No merece la pena que nos dejemos invadir por la tristeza. La tristeza también es un atavismo.
C. J. C.
Palma de Mallorca, 18 de junio de 1957
Nota A La Cuarta Edición
Seguimos en las mismas inútiles resignaciones: los mismos dulces paisajes que tanto sirven para un roto como para un descosido.

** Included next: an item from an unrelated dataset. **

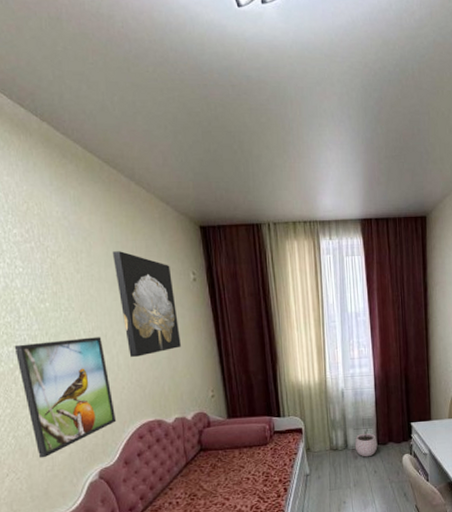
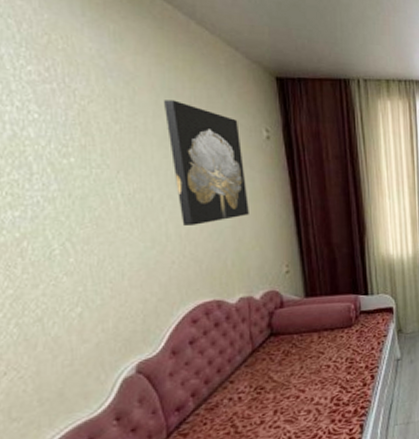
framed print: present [14,337,117,458] -> none [22,201,163,351]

Es grave confundir la anestesia con la esperanza; también lo es, tomar el noble rábano de la paciencia por las ruines hojas -lacias, ajadas, trémulas- de la renunciación.
Desde la última salida de estas páginas han pasado cinco años más: el tiempo, en nuestros corazones, lleva cinco años más parado, igual que una ave zancuda muerta -y enhiesta e ignorante- sobre la muerta roca del cantil. ¡Qué ridicula, la carne que envejece sin escuchar el zarpazo -o el lento roído- del tiempo, ese alacrán!
Sobre los zurrados cueros de mis títeres (Juan Lorenzo, natural de Astorga, hubiera dicho caeran fornecinos e de rafez affer) (1) han caído no cinco, sino veinte lentos, degollados, monótonos años. Para los míos -que el tiempo late en los de todos y de su marca no se libra ni la badana de los tres estamentos barbirrapados: curas, cómicos y toreros- también sonaron los veinte agrios (o no tan agrios) avisos de veinte sansilvestres.
Sí. Han pasado los años, tan dolorosos que casi ni se sienten, pero la colmena sigue bullendo, pese a todo, en adoración y pasmo de lo que ni entiende ni le va. Unas insignias (el collar del perro que no cambia) han sido arrumbadas por las otras y los usos de mis pobres conejos domésticos (que son unos pobres conejos domésticos que, a lo que se ve, sólo aspiran a ir tirandillo) se fueron acoplando, dóciles y casi suplicantes, al último chinchín que les sopló (¡qué ilusión mandar a la plaza todos los días!) en las orejas.
(1) N, del E. Se trata de un cálculo muy modesto por parte del autor; en el censo que figura en el presente volumen, José Manuel Caballero Bonald recuenta doscientos noventa y seis personajes imaginarios y cincuenta personajes reales; en total, trescientos cuarenta y seis.